Именно этот портрет Василий привез бывшему попу-живописцу Бриллиантову на семидесятилетие на Уткину дачу вблизи деревни Устье.

Когда они вставили в белую рамку рисунок Петрова-Водкина, разоренная мастерская каким-то чудесным образом ожила.

Ночью, лежа на стариковом диване, Васька увешивал стены своими будущими картинами, обставлял ореховыми книжными шкафами, вновь загружал кухонный буфет серебром и фарфором.

Чтобы прогнать эти шорохи из своей души, он вставал босыми ногами на холодный паркет. Он даже на колени становился, касался лбом пола. И молчал — не выл…
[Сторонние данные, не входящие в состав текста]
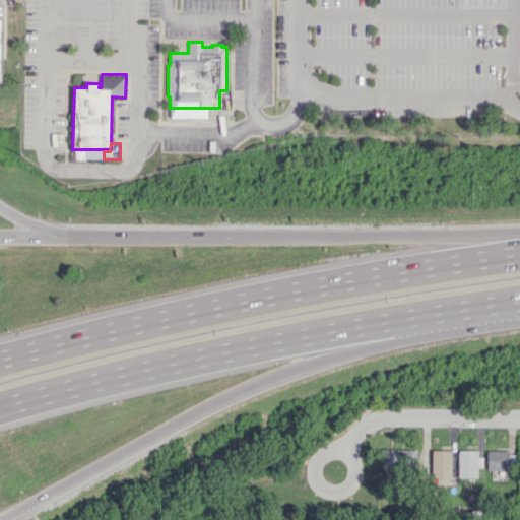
[(383,468),(415,469),(416,450),(384,449),(383,468)]
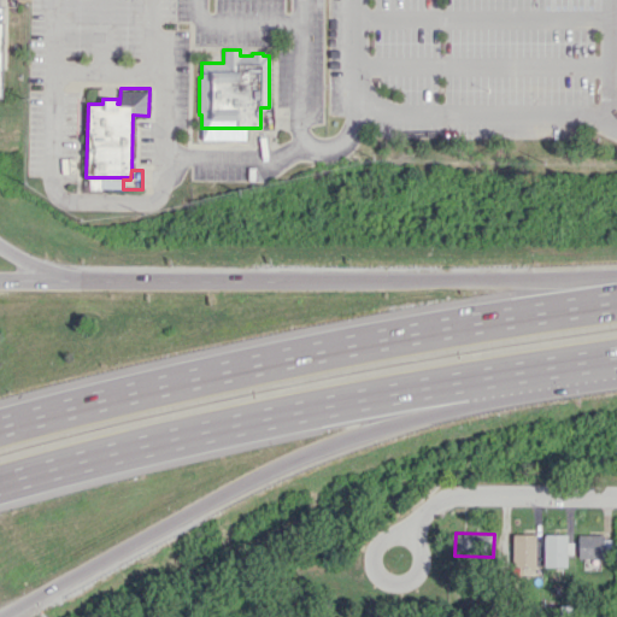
[(534,566),(535,535),(512,534),(511,566),(534,566)]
Он знал, что биография его с крутыми жизненными поворотами и скандалами не состоялась. Теперь его жизнь потечет в этих стенах. И все, что будет у него впереди, не увенчается розами и даже принося удовлетворение, не принесет счастья, поскольку, заканчивая одну работу, он уже будет ввержен в огонь и лед следующей. И хладные рыбы ходили в кипящем огне, и жаркие птицы вырывались из огня с протяжными криками и уносились в медное небо.
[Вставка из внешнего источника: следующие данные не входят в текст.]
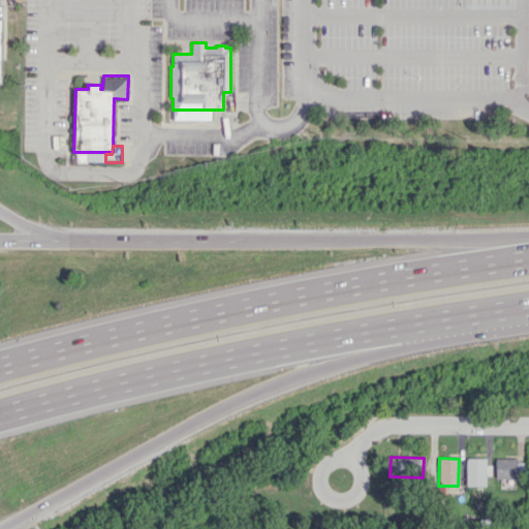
[(465,486),(488,487),(488,459),(466,458),(465,486)]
«Не слушай тех трепачей, которые говорят, что пишут они исключительно для народа, — говорил старик. — Не слушай и тех трепачей, которые говорят, будто пишут они исключительно для себя. Слушай молчание тех, которые пишут для Бога и с ним имеют беседу, минуя церковь и все типическое — только с ним. «И звезда с звездою говорит». Образ этот еще Рублев утвердил в «Троице».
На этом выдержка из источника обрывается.